The front seats are big and comfortable. There is a hint of bolstering and support, but they are really designed for comfort for long hauls. Second row room is superb with more than enough leg and head room for at least two adults. You could also opt for a third row of seating.
Nissan’s instrumentation design has taken another step forward. The TFT screen between the speedometer and odometer is larger with more visible information and graphs that are more usable than any other Nissan model. Instrumentation is positioned just right for any driver’s sight-lines. Controls have a good touch and feel on the stalks, the dashboard, and on the steering wheel.
The center stack is not only handsome, but it also has a larger TFT screen for the infotainment system compared to the previous Rogue. The reversing camera also includes Nissan’s Around View Monitor giving you a 360-degree field of vision as the car is put into reverse. Bose provides nine speakers—including two subwoofers—of excellent sound with your choice of radio, SiriusXM satellite radio, music file playback via Bluetooth or USB connection, or connecting with iHeartRadio or Pandora via the NissanConnect app.
The cargo hold is plenty big—39.3 cubic feet with the second row in place, 70 cubic feet with it down. The cargo floor has a trick using two adaptable cargo pads. Nissan calls this Divide-N-Hide. The front-most pad could be used as a cargo shelf/cover, while the rearward pad could be lowered further to meet the spare tire cover for more depth. You could place both pads together to meet the liftgate opening.
One engine is available on the new Rogue: a 2.5liter four-cylinder engine with 170 horsepower on tap.
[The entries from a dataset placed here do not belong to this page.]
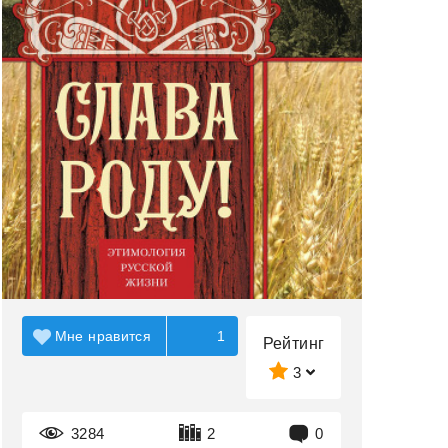
Мне нравится
1
Рейтинг
3
3284
2
0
This engine seems happier in the new Rogue, thanks in part to the improved Xtronic continuously variable transmission and all-wheel drive system. Though it has 3,605 pounds to run, along with a 1,000-pound towing capacity, this driveline just seems content with simply going about its business. If you must go off-road, you can do so with hill descent control and other electronic aids to ensure you traverse the way to your favorite fishing or camping spot with ease.
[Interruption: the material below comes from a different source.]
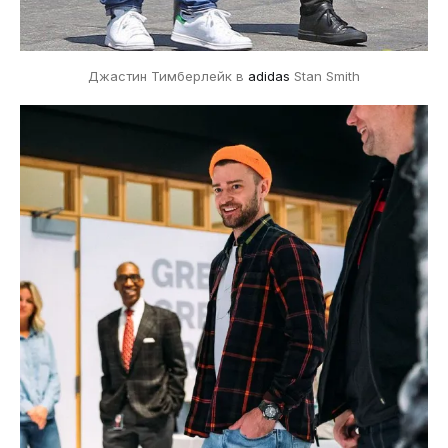
Джастин Тимберлейк в
adidas
Stan Smith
Driving the Rogue is relaxing. The ride is soft and supple to stretch out the miles for both driver and passenger. Having a soft ride means being soft in the corners with enough noticeable roll and lean. Yet, it is controlled to keep the Rogue on course and steady for everyone on board.
The steering has a great on-center feel with a smooth turn-in and good reaction from the wheel. It does feel a bit soft, but it has a good turning radius for tight maneuvers. Brakes were OK, though pedal feel is on the soft side. It does manage solid stops in both normal and panic situations.
Its high ground clearance comes in handy when having to get through some ugly terrain. The all-wheel drive system does a very good job managing weather on any surface. Eighteen-inch Dunlop Grandtrek tires kept the Rogue on course in the wet while its all-wheel drive system worked hard to plant them on wet surfaces. There is a lock button when you need maximum traction in the worst conditions.
Nissan is touting good fuel economy for its newest version of their small crossover. We achieved an average fuel consumption figure of 27.0MPG. Nissan claims it would average 28MPG.
The Rogue lineup begins with a basic S model with front wheel drive. That alone costs $23,650. Our SL model with all-wheel drive and the Premium Package upgrade came out to $32,395. If you are looking to add a third row to your Rogue, you have to get the Family Package available on S and SV models.
The new Rogue simply feels more refined, mature, and content with itself. That maturity is traced to its new look and aspiration to become a leader in the class. The luxury feeling inside the Rogue SL is unmatched in its class. There is also maturity in the way it drives and in the level of comfort that families on-the-go demand today—including our own!
This new Rogue is one smooth runabout.